Yesterday, I shared some of the handout materials that we are using for our Environmental Science/Persuasive Essay Project that my sixth graders are starting to embark upon. As we began some web-based research yesterday, I explained to them that I was assigning myself the project, too. And I am. As they work through their ideas, I am working through mine.

My intent is to make my thinking visible to them every step of the way — from these initial brainstorming/planning sessions to the writing of the piece to the creation of the media component that will accompany the essay at the end. I want to try to show them how writers work — the ups and the downs — and answer questions they have about my writing process, and share my work with them, just as I have them share their work with me and the class.

So, yesterday, I shared out my topic (Fuel Cell Technology as an alternative energy source) and walked them through how to use our graphic organizer on gathering information from websites. Although it is not a full-scale research project, they need to have some background knowledge in order to “make a case” for their persuasive ideas.

Here is what I shared with them:
Web Research My Sample

Tomorrow, we will begin to use another graphic organizer to map out their essay. For many of them, this is the first large essay project they have encountered, and so we take it slowly, laying out daily expectations to make it manageable. A graphic organizer is invaluable to this project for many of my students, particularly those struggling writers.

Here is my Essay Map for a piece on Fuel Cell Technology:
Five Paragraph Essay Map – My Sample

Writing with my students is a powerful experience, and I wish more teachers would do it. I can’t remember any of my teachers actually writing with us or sharing their writing with us. It always made me wonder what kind of writers they were. It was as part of them was hidden from view.
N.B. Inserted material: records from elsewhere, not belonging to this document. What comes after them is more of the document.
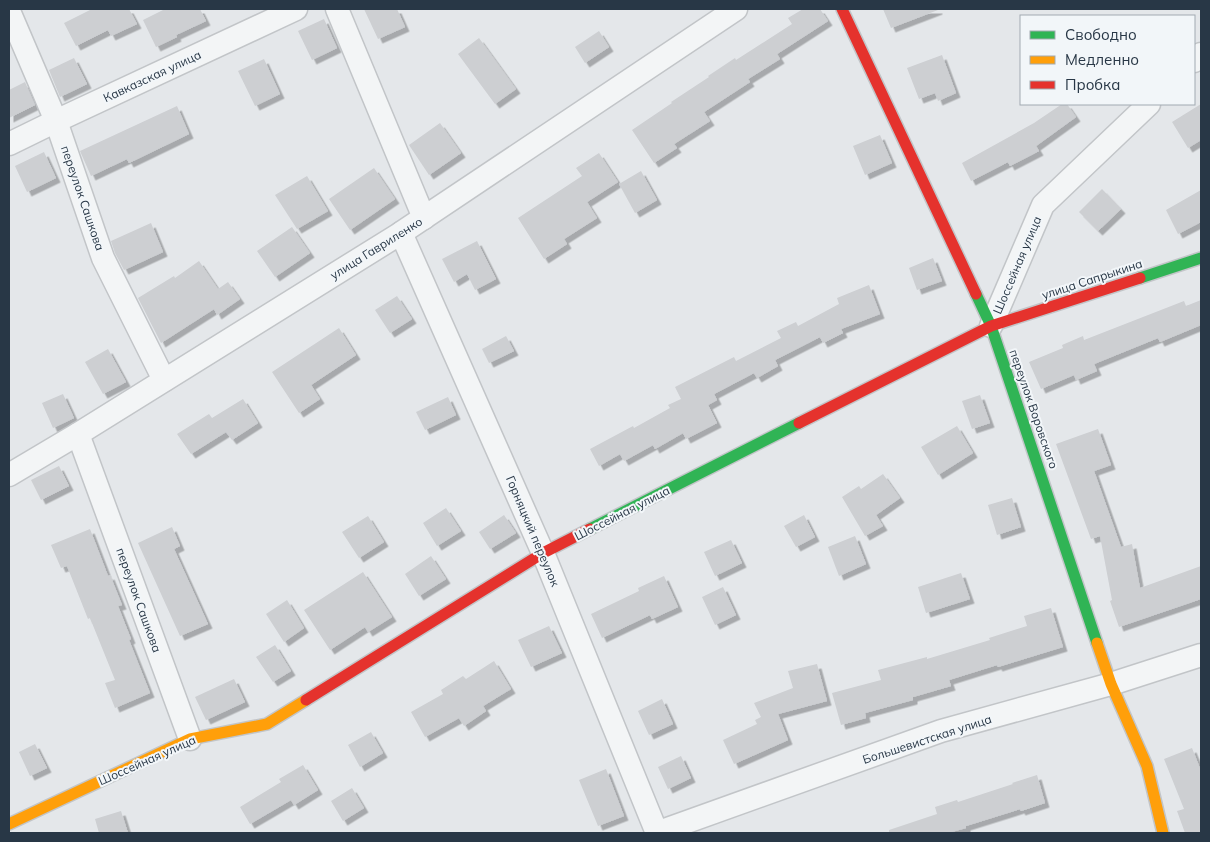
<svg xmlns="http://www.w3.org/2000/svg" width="1210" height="842" font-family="Mulish,sans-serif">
	<defs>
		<filter id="shadow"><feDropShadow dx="4.5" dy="4.5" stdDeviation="0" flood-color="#0004"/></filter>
	</defs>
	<rect width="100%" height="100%" fill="#e4e7ea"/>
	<g fill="#cdcfd2" filter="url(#shadow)">
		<path d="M92 9H129L137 24 111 36 108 30 76 46 64 23Z"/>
		<path d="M165 9H200L206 21 176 35 177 37 156 47 143 20Z"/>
		<path d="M364 9H397L405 27 378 39Z"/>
		<path d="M803 9H820L828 21 777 54 780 59 748 79 750 82 704 112 710 121 674 144 677 148 654 163 632 130 672 103 671 102 709 77 708 76 735 58 736 60 792 24 788 18Z"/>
		<path d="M883 9H938V10L891 28Z"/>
		<path d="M324 19 337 48 312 60 298 31Z"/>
		<path d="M599 31 609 47 585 63 575 47Z"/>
		<path d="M479 38 516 89 495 104 458 54Z"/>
		<path d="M942 55 956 93 938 101 935 93 919 99 907 68Z"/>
		<path d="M74 58 87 84 60 97 49 70Z"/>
		<path d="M264 59 280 94 255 106 238 71Z"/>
		<path d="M25 82 35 105 9 118V90Z"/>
		<path d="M1062 104H1067L1076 117 1036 146 1039 151 1010 166 1008 162 971 181 962 163 1034 123Z"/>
		<path d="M1201 104V140L1188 148 1172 122Z"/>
		<path d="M177 106 189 134 129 163 127 159 91 176 80 151Z"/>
		<path d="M440 123 461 153 429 175 409 145Z"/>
		<path d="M880 135 892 163 865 175 853 146Z"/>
		<path d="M44 152 56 178 27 192 15 166Z"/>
		<path d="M599 153 618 182 587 202 597 218 564 239 567 244 544 259 518 218 582 176 576 168Z"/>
		<path d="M374 168 395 199 350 230 329 199Z"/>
		<path d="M641 171 657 200 635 213 619 184Z"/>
		<path d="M307 176 328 211 297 229 275 195Z"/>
		<path d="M1102 189 1121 209 1098 231 1079 212Z"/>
		<path d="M1201 190V222L1178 234 1166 210Z"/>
		<path d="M151 223 163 252 124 270 115 253 111 241Z"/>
		<path d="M292 227 310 253 275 277 257 251Z"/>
		<path d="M477 241 496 279 475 290 467 274 454 282 442 259Z"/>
		<path d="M933 258 942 281 917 290 909 268Z"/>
		<path d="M199 261 218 289 228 282 240 299 217 315 214 309 161 343 138 298 174 276 175 278Z"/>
		<path d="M869 285 880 314 841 329 843 333 823 343 820 337 775 360 778 366 757 378 754 373 714 394 717 400 708 405 717 423 686 439 683 433 655 449 653 445 624 461 620 454 599 466 590 449 633 426 634 428 670 408 668 405 681 399 675 387 734 357 736 361 781 338 777 331 796 322 798 326 839 304 837 298Z"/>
		<path d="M397 296 412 319 390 333 375 310Z"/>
		<path d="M1201 300V325L1160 342 1158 338 1094 364 1097 371 1076 380 1074 375 1041 389 1029 362 1063 348 1062 345 1083 336 1084 340 1184 301 1186 306Z"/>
		<path d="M339 328 356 355 311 385 320 399 299 413 272 372Z"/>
		<path d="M506 336 514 351 489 363 482 349Z"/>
		<path d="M108 349 126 382 103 394 85 362Z"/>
		<path d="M63 394 74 418 53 428 42 403Z"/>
		<path d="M980 395 990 423 972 429 962 401Z"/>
		<path d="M448 397 456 415 425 430 416 412Z"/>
		<path d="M243 399 258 423 232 440 226 432 191 454 177 434 209 414 212 418Z"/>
		<path d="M957 426 973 453 938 475 921 447Z"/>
		<path d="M1098 429 1111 465 1094 471 1121 547 1132 544 1140 588 1201 566V599L1119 627 1110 601 1112 600 1100 536 1091 539 1056 444Z"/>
		<path d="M59 466 69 486 41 500 31 480Z"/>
		<path d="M883 474 900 498 876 515 883 526 865 536 842 497 859 486 861 489Z"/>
		<path d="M1012 498 1021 527 997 535 988 505Z"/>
		<path d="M446 508 461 531 437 546 423 523Z"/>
		<path d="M504 515 516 533 490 549 479 532Z"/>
		<path d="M804 515 815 537 796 547 784 526Z"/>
		<path d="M368 516 384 542 359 558 342 532Z"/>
		<path d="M172 527 180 546 174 549 208 624 180 636 138 543Z"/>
		<path d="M90 529 108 576 110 575 122 605 118 606 131 639 129 640 150 693 115 708 105 683 115 680 90 618 88 619 67 566 61 568 51 545Z"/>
		<path d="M855 536 866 564 839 576 828 547Z"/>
		<path d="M731 540 742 563 715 576 704 552Z"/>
		<path d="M431 556 446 579 419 596 405 574Z"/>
		<path d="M363 572 392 617 368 632 365 627 330 650 304 610Z"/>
		<path d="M961 573 970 599 926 613 918 587Z"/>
		<path d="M664 576 678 607 652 619 650 615 602 638 591 614 639 591 638 588Z"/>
		<path d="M723 587 736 615 715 625 702 597Z"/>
		<path d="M287 600 304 628 284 642 266 614Z"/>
		<path d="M1051 608 1063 647 998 667 997 665 949 680 951 686 913 697V700L865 713 866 718 841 725 832 693 881 680 878 670 927 657V659L990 640 989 638 1027 626 1024 616Z"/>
		<path d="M549 626 562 653 531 667 518 640Z"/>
		<path d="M275 645 291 671 273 682 256 657Z"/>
		<path d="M494 661 511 689 483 706 486 711 464 726 459 718 425 737 411 712 443 694 441 690 463 676 466 679Z"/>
		<path d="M817 664 827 701 778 714 788 740 734 764 723 740 757 724 755 720 761 717 754 703 793 688 788 671Z"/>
		<path d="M234 679 245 702 206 720 195 697Z"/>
		<path d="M662 699 673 724 649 735 638 711Z"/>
		<path d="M371 732 383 753 360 767 348 745Z"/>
		<path d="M35 744 47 768 30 776 19 752Z"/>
		<path d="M1192 748 1201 771V833H1185L1177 811 1184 809 1164 759Z"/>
		<path d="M681 756 691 778 668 789 658 767Z"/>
		<path d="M303 765 318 790 294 805 291 800 250 824 240 807 281 782 279 779Z"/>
		<path d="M606 769 624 816 598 826 579 780Z"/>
		<path d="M1037 775 1045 803 1021 811 1020 809 966 826V828L948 833H889V830L937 814 935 807 957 800 958 802 1013 784 1012 783Z"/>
		<path d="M352 788 364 808 343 821 331 801Z"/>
		<path d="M121 811 128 833H99L95 819Z"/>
	</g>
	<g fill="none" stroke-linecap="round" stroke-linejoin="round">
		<g stroke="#c2c5c8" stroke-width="25">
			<g id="street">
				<path d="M337 9 424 218"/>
				<path d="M9 11 56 121 103 258 164 380"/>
				<path d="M1194 61 1201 54"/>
				<path d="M9 144 56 121 296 9"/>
				<path d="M401 233 543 553 657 833"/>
				<path d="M991 326 1043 205 1149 104"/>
				<path d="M78 434 190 739"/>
				<path d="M9 475 78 434 401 233 736 9"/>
				<path d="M656 833 941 731 1111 684 1201 655"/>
			</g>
		</g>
		<g stroke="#c2c5c8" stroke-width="14">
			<g id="fast">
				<path d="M1140 278 1201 258"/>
				<path d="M976 294 991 326 1097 643"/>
				<path d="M590 529 799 423"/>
			</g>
		</g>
		<g stroke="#c2c5c8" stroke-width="14">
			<g id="slow">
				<path d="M1097 643 1111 684 1147 766 1163 833"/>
				<path d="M9 824 190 739 267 724 306 700"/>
			</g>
		</g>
		<g stroke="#c2c5c8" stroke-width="14">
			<g id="jam">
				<path d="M842 9 976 294"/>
				<path d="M799 423 991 326 1140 278"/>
				<path d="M306 700 543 553 590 529"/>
			</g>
		</g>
		<use href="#street" stroke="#f3f5f6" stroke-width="22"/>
		<use href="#fast" stroke="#30b455" stroke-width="11"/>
		<use href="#slow" stroke="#ff9f0a" stroke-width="11"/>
		<use href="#jam" stroke="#e5322d" stroke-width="11"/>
	</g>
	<g text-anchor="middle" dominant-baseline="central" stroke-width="4" stroke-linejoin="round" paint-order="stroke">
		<g font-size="12" fill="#283746" stroke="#f2f6f9">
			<text transform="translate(152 76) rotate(-25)">Кавказская улица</text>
			<text transform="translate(83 198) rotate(71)">переулок Сашкова</text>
			<text transform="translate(376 248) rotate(-32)">улица Гавриленко</text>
			<text transform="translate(1017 265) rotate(-67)">Шоссейная улица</text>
			<text transform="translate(1092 279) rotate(-18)">улица Сапрыкина</text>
			<text transform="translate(1034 409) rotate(71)">переулок Воровского</text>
			<text transform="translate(622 513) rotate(-27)">Шоссейная улица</text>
			<text transform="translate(533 531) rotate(67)">Горняцкий переулок</text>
			<text transform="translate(139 600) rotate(70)">переулок Сашкова</text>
			<text transform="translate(927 739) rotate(-18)">Большевистская улица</text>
			<text transform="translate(147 760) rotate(-24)">Шоссейная улица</text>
		</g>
	</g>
	<rect width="1210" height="842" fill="none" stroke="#283746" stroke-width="20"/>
	<rect x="1020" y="15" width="175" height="90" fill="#f2f6f9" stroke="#a1aab1"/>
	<rect x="1030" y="31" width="25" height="8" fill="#30b455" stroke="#a1aab1"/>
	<text x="1065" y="40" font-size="15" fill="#283746">Свободно</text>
	<rect x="1030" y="56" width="25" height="8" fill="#ff9f0a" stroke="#a1aab1"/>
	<text x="1065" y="65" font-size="15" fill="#283746">Медленно</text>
	<rect x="1030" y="81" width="25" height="8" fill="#e5322d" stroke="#a1aab1"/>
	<text x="1065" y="90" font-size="15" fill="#283746">Пробка</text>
</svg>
My students appreciate the honesty (I tell them when I run into walls and I let them in on frustrations and successes), and I hope it provides a model for them in their own writing. The real dangers here are that you could embarrass yourself as a writer (I don’t worry about that but I acknowledge that some teachers do) and some students might seek to emulate you so completely that it feels as if they are a shadow writer. That’s why I picked Fuel Cells — not a single student knew what that was and there was no danger of a copycat writer. (Oh, another bonus: I get to learn more about an interesting alternative technology and my students will be learning, too, through my sharing of my work).

Peace (in the cells),

  1. Yes, many teachers are readers but very few I know are actually writers. Students usually write because their teacher tells them to and teachers don’t write at all so students see writing as an unnatural process. Also, if you don’t write yourself you tend to make unrealistic expectations for student writers. For example, in classrooms students often have to take every piece of writing through the whole writing process and have no chances to change their minds about their topic. In real life, I discard more blog posts, more screenplays, more short stories, than I actually publish. Practicing writers know this but teachers who simply assign writing do not.

    Thanks for sharing your process. It’s helpful as I’m teaching a writing lesson today.

    • I think your comment about the discards is important — writers often go down a path that goes nowhere, and then are forced to double back and retry again.

  2. Your lesson flows so nicely. Your observations and interaction with your students must pay big dividends. Did you design all your graphic organizers? They would work well with younger students just learning the research process.